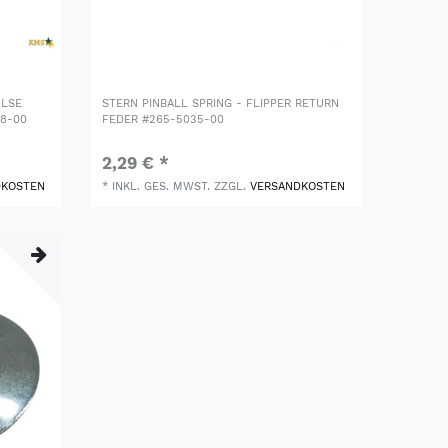
ÜLSE
STERN PINBALL SPRING - FLIPPER RETURN
88-00
FEDER #265-5035-00
2,29 € *
DKOSTEN
*
INKL. GES. MWST.
ZZGL.
VERSANDKOSTEN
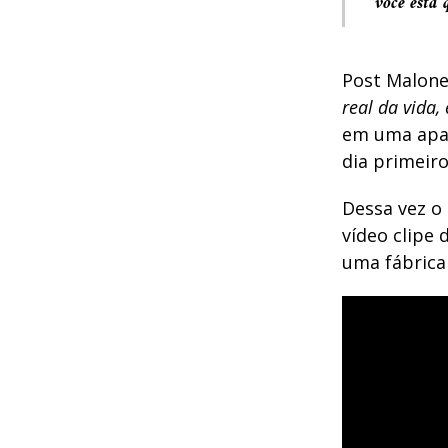
você está 
Post Malone
real da vida,
em uma apa
dia primeir
Dessa vez o
vídeo clipe 
uma fábrica 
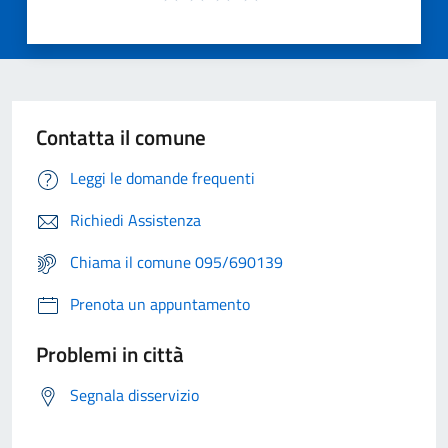
Contatta il comune
Leggi le domande frequenti
Richiedi Assistenza
Chiama il comune 095/690139
Prenota un appuntamento
Problemi in città
Segnala disservizio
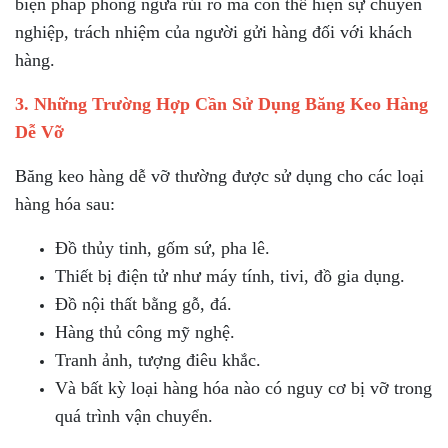
biện pháp phòng ngừa rủi ro mà còn thể hiện sự chuyên
nghiệp, trách nhiệm của người gửi hàng đối với khách
hàng.
3. Những Trường Hợp Cần Sử Dụng Băng Keo Hàng
Dễ Vỡ
Băng keo hàng dễ vỡ thường được sử dụng cho các loại
hàng hóa sau:
Đồ thủy tinh, gốm sứ, pha lê.
Thiết bị điện tử như máy tính, tivi, đồ gia dụng.
Đồ nội thất bằng gỗ, đá.
Hàng thủ công mỹ nghệ.
Tranh ảnh, tượng điêu khắc.
Và bất kỳ loại hàng hóa nào có nguy cơ bị vỡ trong
quá trình vận chuyển.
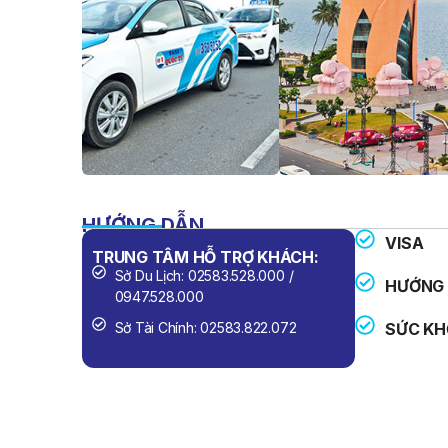
HƯỚNG DẪN
VISA
TRUNG TÂM HỖ TRỢ KHÁCH:
SỐ ĐIỆN 
Sở Du Lịch: 02583.528.000 /
Công An
HƯỚNG 
0947.528.000
Cứu Hỏa
Sở Tài Chính: 02583.822.072
SỨC KH
Cấp Cứu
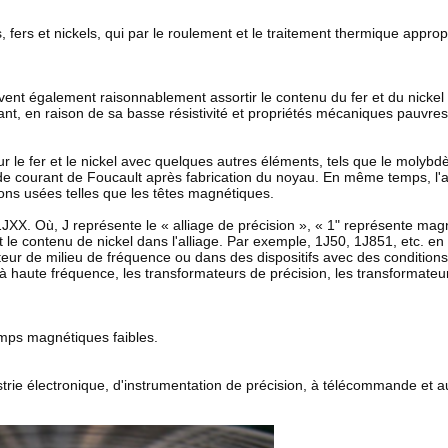
 fers et nickels, qui par le roulement et le traitement thermique approp
ent également raisonnablement assortir le contenu du fer et du nickel p
t, en raison de sa basse résistivité et propriétés mécaniques pauvres, 
ur le fer et le nickel avec quelques autres éléments, tels que le molybd
te de courant de Foucault après fabrication du noyau. En même temps, l
tions usées telles que les têtes magnétiques.
1JXX. Où, J représente le « alliage de précision », « 1" représente mag
 le contenu de nickel dans l'alliage. Par exemple, 1J50, 1J851, etc. en
 de milieu de fréquence ou dans des dispositifs avec des conditions str
à haute fréquence, les transformateurs de précision, les transformateu
hamps magnétiques faibles.
strie électronique, d'instrumentation de précision, à télécommande et 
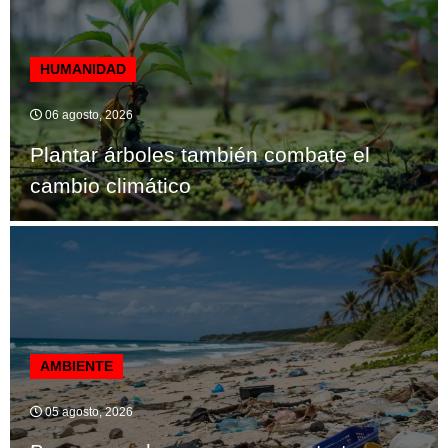
HUMANIDAD
06 agosto, 2026
Plantar árboles también combate el
cambio climático
AMBIENTE
05 agosto, 2026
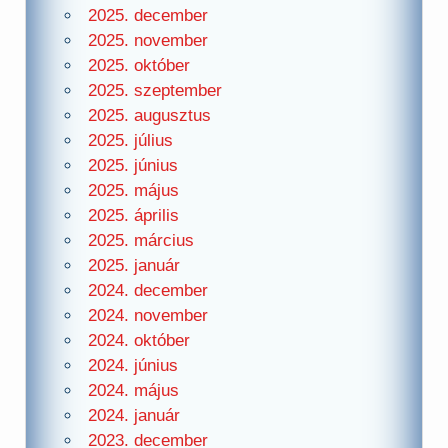
2025. december
2025. november
2025. október
2025. szeptember
2025. augusztus
2025. július
2025. június
2025. május
2025. április
2025. március
2025. január
2024. december
2024. november
2024. október
2024. június
2024. május
2024. január
2023. december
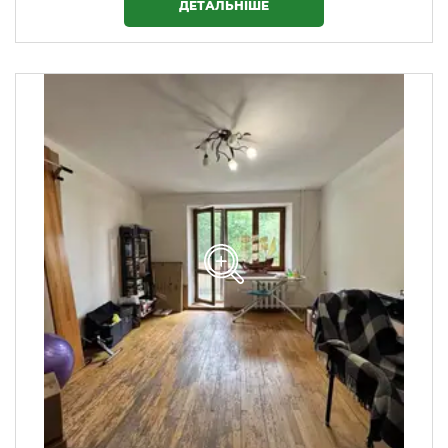
ДЕТАЛЬНІШЕ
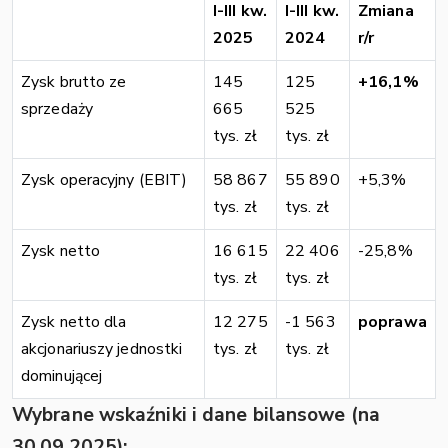
I-III kw.
I-III kw.
Zmiana
2025
2024
r/r
Zysk brutto ze
145
125
+16,1%
sprzedaży
665
525
tys. zł
tys. zł
Zysk operacyjny (EBIT)
58 867
55 890
+5,3%
tys. zł
tys. zł
Zysk netto
16 615
22 406
-25,8%
tys. zł
tys. zł
Zysk netto dla
12 275
-1 563
poprawa
akcjonariuszy jednostki
tys. zł
tys. zł
dominującej
Wybrane wskaźniki i dane bilansowe (na
30.09.2025):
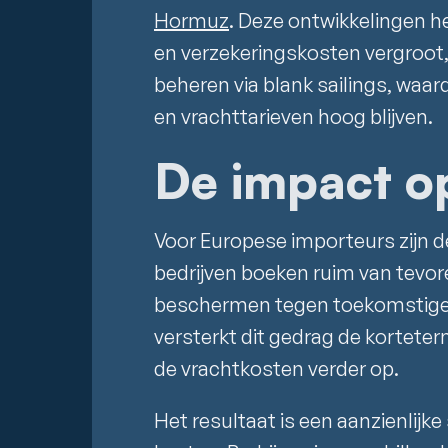
Hormuz
. Deze ontwikkelingen 
en verzekeringskosten vergroot, t
beheren via blank sailings, waa
en vrachttarieven hoog blijven.
De impact o
Voor Europese importeurs zijn de
bedrijven boeken ruim van tevo
beschermen tegen toekomstige pr
versterkt dit gedrag de korteter
de vrachtkosten verder op.
Het resultaat is een aanzienlijke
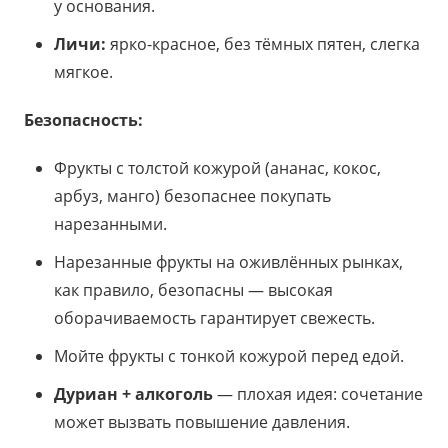
у основания.
Личи:
ярко-красное, без тёмных пятен, слегка
мягкое.
Безопасность:
Фрукты с толстой кожурой (ананас, кокос,
арбуз, манго) безопаснее покупать
нарезанными.
Нарезанные фрукты на оживлённых рынках,
как правило, безопасны — высокая
оборачиваемость гарантирует свежесть.
Мойте фрукты с тонкой кожурой перед едой.
Дуриан + алкоголь
— плохая идея: сочетание
может вызвать повышение давления.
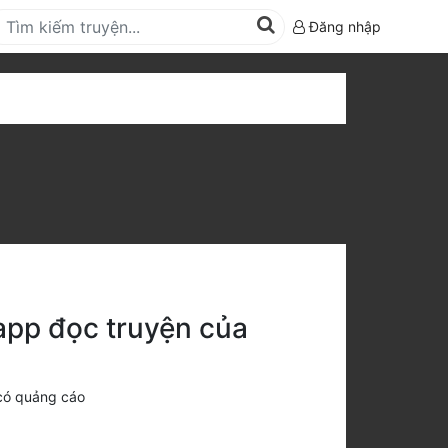
Đăng nhập
 app đọc truyện của
có quảng cáo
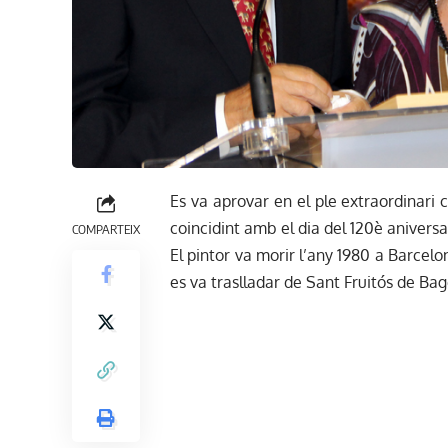
Es va aprovar en el ple extraordinari
coincidint amb el dia del 120è anivers
COMPARTEIX
El pintor va morir l’any 1980 a Barcelo
es va traslladar de Sant Fruitós de Bag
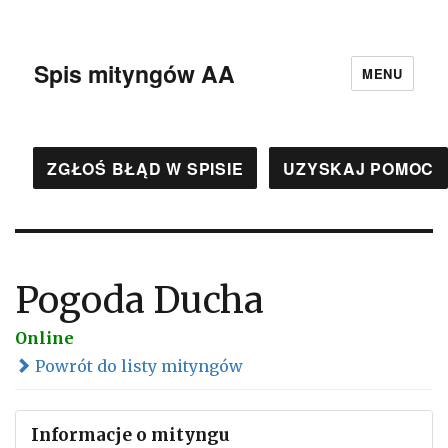
Spis mityngów AA
MENU
ZGŁOŚ BŁĄD W SPISIE
UZYSKAJ POMOC
Pogoda Ducha
Online
Powrót do listy mityngów
Informacje o mityngu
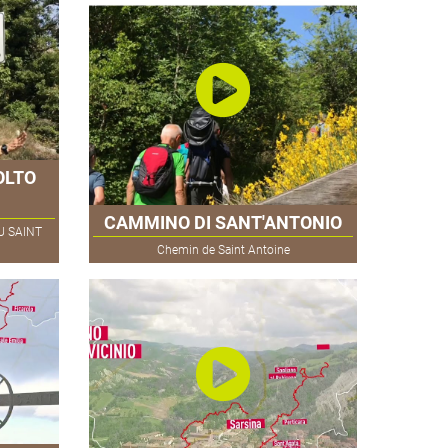
OLTO
CAMMINO DI SANT'ANTONIO
U SAINT
Chemin de Saint Antoine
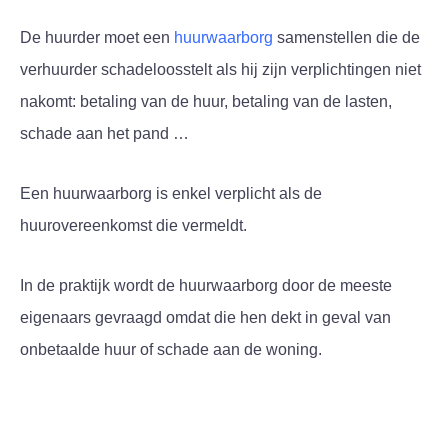
De huurder moet een
huurwaarborg
samenstellen die de
verhuurder schadeloosstelt als hij zijn verplichtingen niet
nakomt: betaling van de huur, betaling van de lasten,
schade aan het pand …
Een huurwaarborg is enkel verplicht als de
huurovereenkomst die vermeldt.
In de praktijk wordt de huurwaarborg door de meeste
eigenaars gevraagd omdat die hen dekt in geval van
onbetaalde huur of schade aan de woning.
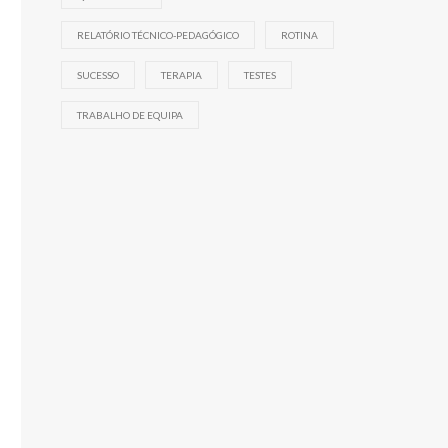
RELATÓRIO TÉCNICO-PEDAGÓGICO
ROTINA
SUCESSO
TERAPIA
TESTES
TRABALHO DE EQUIPA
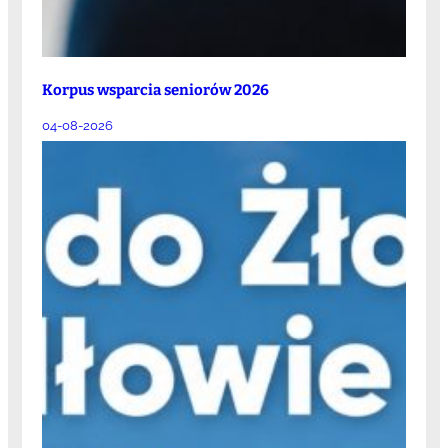
Korpus wsparcia seniorów 2026
04-08-2026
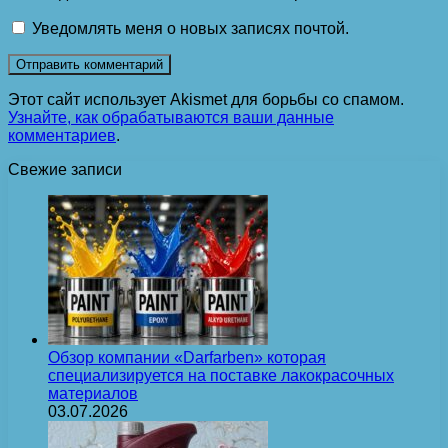
Уведомлять меня о новых записях почтой.
Этот сайт использует Akismet для борьбы со спамом.
Узнайте, как обрабатываются ваши данные
комментариев
.
Свежие записи
Обзор компании «Darfarben» которая
специализируется на поставке лакокрасочных
материалов
03.07.2026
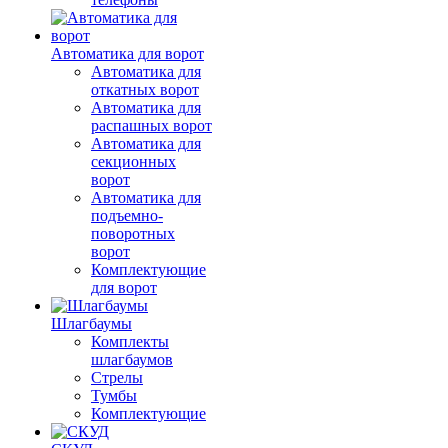
Автоматика для ворот
Автоматика для
откатных ворот
Автоматика для
распашных ворот
Автоматика для
секционных
ворот
Автоматика для
подъемно-
поворотных
ворот
Комплектующие
для ворот
Шлагбаумы
Комплекты
шлагбаумов
Стрелы
Тумбы
Комплектующие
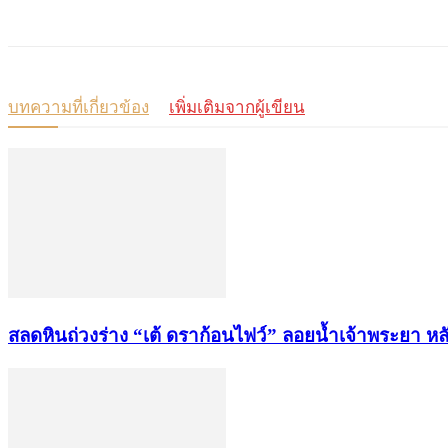
แบ่งปัน
บทความที่เกี่ยวข้อง
เพิ่มเติมจากผู้เขียน
สลดหินถ่วงร่าง “เต้ ดราก้อนไฟว์” ลอยน้ำเจ้าพระยา 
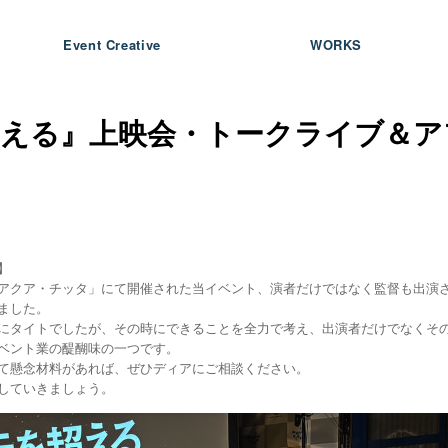
Event Creative
WORKS
越える』上映会・トークライブ＆ア
】
アクア・チッタ」にて開催された当イベント、演者だけではなく監督も出演
ました。
にタイトでしたが、その時にできることを全力で考え、出演者だけでなくそ
ベント業の醍醐味の一つです。
て懸念材料があれば、ぜひディアにご相談ください。
していきましょう。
------------------------
TASK => Reproduce, word for word, the text read from every row above, omitting the pictures themselves.

ANSWER AREA =>
ÜLSE
STERN PINBALL SPRING - FLIPPER RETURN
88-00
FEDER #265-5035-00
2,29 € *
DKOSTEN
*
INKL. GES. MWST.
ZZGL.
VERSANDKOSTEN
você está 
Post Malone
real da vida,
em uma apa
dia primeir
Dessa vez o
vídeo clipe 
uma fábrica 
Contatta il comune
Leggi le domande frequenti
Richiedi Assistenza
Chiama il comune 095/690139
Prenota un appuntamento
Problemi in città
Segnala disservizio
biện pháp phòng ngừa rủi ro mà còn thể hiện sự chuyên
nghiệp, trách nhiệm của người gửi hàng đối với khách
hàng.
3. Những Trường Hợp Cần Sử Dụng Băng Keo Hàng
Dễ Vỡ
Băng keo hàng dễ vỡ thường được sử dụng cho các loại
hàng hóa sau:
Đồ thủy tinh, gốm sứ, pha lê.
Thiết bị điện tử như máy tính, tivi, đồ gia dụng.
Đồ nội thất bằng gỗ, đá.
Hàng thủ công mỹ nghệ.
Tranh ảnh, tượng điêu khắc.
Và bất kỳ loại hàng hóa nào có nguy cơ bị vỡ trong
quá trình vận chuyển.
HƯỚNG DẪN
VISA
TRUNG TÂM HỖ TRỢ KHÁCH:
SỐ ĐIỆN 
Sở Du Lịch: 02583.528.000 /
Công An
HƯỚNG 
0947.528.000
Cứu Hỏa
Sở Tài Chính: 02583.822.072
SỨC KH
Cấp Cứu
 fers et nickels, qui par le roulement et le traitement thermique approp
ent également raisonnablement assortir le contenu du fer et du nickel p
t, en raison de sa basse résistivité et propriétés mécaniques pauvres, 
ur le fer et le nickel avec quelques autres éléments, tels que le molybd
te de courant de Foucault après fabrication du noyau. En même temps, l
tions usées telles que les têtes magnétiques.
1JXX. Où, J représente le « alliage de précision », « 1" représente mag
 le contenu de nickel dans l'alliage. Par exemple, 1J50, 1J851, etc. en
 de milieu de fréquence ou dans des dispositifs avec des conditions str
à haute fréquence, les transformateurs de précision, les transformateu
hamps magnétiques faibles.
strie électronique, d'instrumentation de précision, à télécommande et 
HUMANIDAD
06 agosto, 2026
Plantar árboles también combate el
cambio climático
AMBIENTE
05 agosto, 2026
2025. december
2025. november
2025. október
2025. szeptember
2025. augusztus
2025. július
2025. június
2025. május
2025. április
2025. március
2025. január
2024. december
2024. november
2024. október
2024. június
2024. május
2024. január
2023. december
ДЕТАЛЬНІШЕ
I-III kw.
I-III kw.
Zmiana
2025
2024
r/r
Zysk brutto ze
145
125
+16,1%
sprzedaży
665
525
tys. zł
tys. zł
Zysk operacyjny (EBIT)
58 867
55 890
+5,3%
tys. zł
tys. zł
Zysk netto
16 615
22 406
-25,8%
tys. zł
tys. zł
Zysk netto dla
12 275
-1 563
poprawa
akcjonariuszy jednostki
tys. zł
tys. zł
dominującej
Wybrane wskaźniki i dane bilansowe (na
30.09.2025):
Hormuz
. Deze ontwikkelingen 
en verzekeringskosten vergroot, t
beheren via blank sailings, waa
en vrachttarieven hoog blijven.
De impact o
Voor Europese importeurs zijn de
bedrijven boeken ruim van tevo
beschermen tegen toekomstige pr
versterkt dit gedrag de korteter
de vrachtkosten verder op.
Het resultaat is een aanzienlijke
у основания.
Личи:
ярко-красное, без тёмных пятен, слегка
мягкое.
Безопасность:
Фрукты с толстой кожурой (ананас, кокос,
арбуз, манго) безопаснее покупать
нарезанными.
Нарезанные фрукты на оживлённых рынках,
как правило, безопасны — высокая
оборачиваемость гарантирует свежесть.
Мойте фрукты с тонкой кожурой перед едой.
Дуриан + алкоголь
— плохая идея: сочетание
может вызвать повышение давления.
Đăng nhập
 app đọc truyện của
có quảng cáo
Es va aprovar en el ple extraordinari
coincidint amb el dia del 120è anivers
COMPARTEIX
El pintor va morir l’any 1980 a Barcelo
es va traslladar de Sant Fruitós de Bag
Spis mityngów AA
MENU
ZGŁOŚ BŁĄD W SPISIE
UZYSKAJ POMOC
Pogoda Ducha
Online
Powrót do listy mityngów
Informacje o mityngu
OLTO
CAMMINO DI SANT'ANTONIO
U SAINT
Chemin de Saint Antoine
De huurder moet een
huurwaarborg
samenstellen die de
verhuurder schadeloosstelt als hij zijn verplichtingen niet
nakomt: betaling van de huur, betaling van de lasten,
schade aan het pand …
Een huurwaarborg is enkel verplicht als de
huurovereenkomst die vermeldt.
In de praktijk wordt de huurwaarborg door de meeste
eigenaars gevraagd omdat die hen dekt in geval van
onbetaalde huur of schade aan de woning.
RELATÓRIO TÉCNICO-PEDAGÓGICO
ROTINA
SUCESSO
TERAPIA
TESTES
TRABALHO DE EQUIPA
Korpus wsparcia seniorów 2026
04-08-2026
Уведомлять меня о новых записях почтой.
Этот сайт использует Akismet для борьбы со спамом.
Узнайте, как обрабатываются ваши данные
комментариев
.
Свежие записи
Обзор компании «Darfarben» которая
специализируется на поставке лакокрасочных
материалов
03.07.2026
Автоматика для ворот
Автоматика для
откатных ворот
Автоматика для
распашных ворот
Автоматика для
секционных
ворот
Автоматика для
подъемно-
поворотных
ворот
Комплектующие
для ворот
Шлагбаумы
Комплекты
шлагбаумов
Стрелы
Тумбы
Комплектующие
แบ่งปัน
บทความที่เกี่ยวข้อง
เพิ่มเติมจากผู้เขียน
สลดหินถ่วงร่าง “เต้ ดราก้อนไฟว์” ลอยน้ำเจ้าพระยา 
Event Creative
WORKS
越える』上映会・トークライブ＆ア
】
アクア・チッタ」にて開催された当イベント、演者だけではなく監督も出演
ました。
にタイトでしたが、その時にできることを全力で考え、出演者だけでなくそ
ベント業の醍醐味の一つです。
て懸念材料があれば、ぜひディアにご相談ください。
していきましょう。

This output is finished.